No amount of incentive will entice physicians to participate in a quality data submission program if they are hesitant about pay for performance (P4P), according to Chris Weiss, president and CEO of Hanover, N.H.-based Dynamic Clinical Systems.
On December 9, Congress passed a measure that will include a 1.5 percent pay increase - beginning in the second half of 2007 - for physicians who voluntarily submit data to the Centers for Medicare & Medicaid Services on applicable quality measures.
"Doctors are afraid of private payers and they want control over the care they give," Weiss said.
DCS is a patient- centered, online electronic medical record company founded out of a connection with Dartmouth College and its teaching hospital, where, well before federal discussion of P4P, "a growing number of enlightened doctors wanted to understand how well they are doing," said Weiss.
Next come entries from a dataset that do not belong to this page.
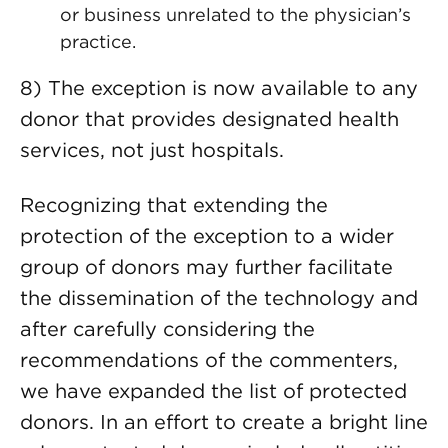
or business unrelated to the physician’s
practice.
8) The exception is now available to any
donor that provides designated health
services, not just hospitals.
Recognizing that extending the
protection of the exception to a wider
group of donors may further facilitate
the dissemination of the technology and
after carefully considering the
recommendations of the commenters,
we have expanded the list of protected
donors. In an effort to create a bright line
Weiss said CMS would be better off luring doctors with a reward for initially setting up a reporting system, then allowing up to 12 months for data submission. Such an approach might help to give doctors confidence in the system, Weiss said.
The federal government has made it clear that it anticipates P4P to play a big part in overhauling the American healthcare system. At a November summit of healthcare IT business stakeholders, Department of Health and Human Services Secretary Michael Leavitt said a market based on consumer value is the only way to change. "Every patient has a right to see quality of care, based on information and standards that experts agree upon," Leavitt said.
Leavitt also said physicians will have to begin thinking about the entire cost of treating a patient. "Without understanding the consequences of the entire cost of an episode of care, practitioners lose touch with value," Leavitt said.
At a Dec. 15 P4P meeting held in Washington by the Alliance for Health Reform and the Commonwealth Fund, Stuart Guterman, senior program director of the Commonwealth Fund's Program on Medicare's Future, said the U.S. already pays for performance, but it pays for the most complicated performance.
"[Medicare] doesn't ask whether those services are better or more valuable," Guterman said. "You have to remember that you do get what you pay for and the objective of pay-for-performance is to start paying for what you want rather than pay for more of whatever happens to be provided."
Gail Wilensky, senior fellow at Project HOPE and former chair of MedPac, the advisory panel to Congress, said there is no "magic bullet" or "silver panacea" for reforming the healthcare system.
"Many steps will be needed to be taken in order to remedy the problems in Medicare," Wilensky said at the Dec. 15 meeting. "[T]rying to change the reimbursement system using this among other mechanisms is one strategy."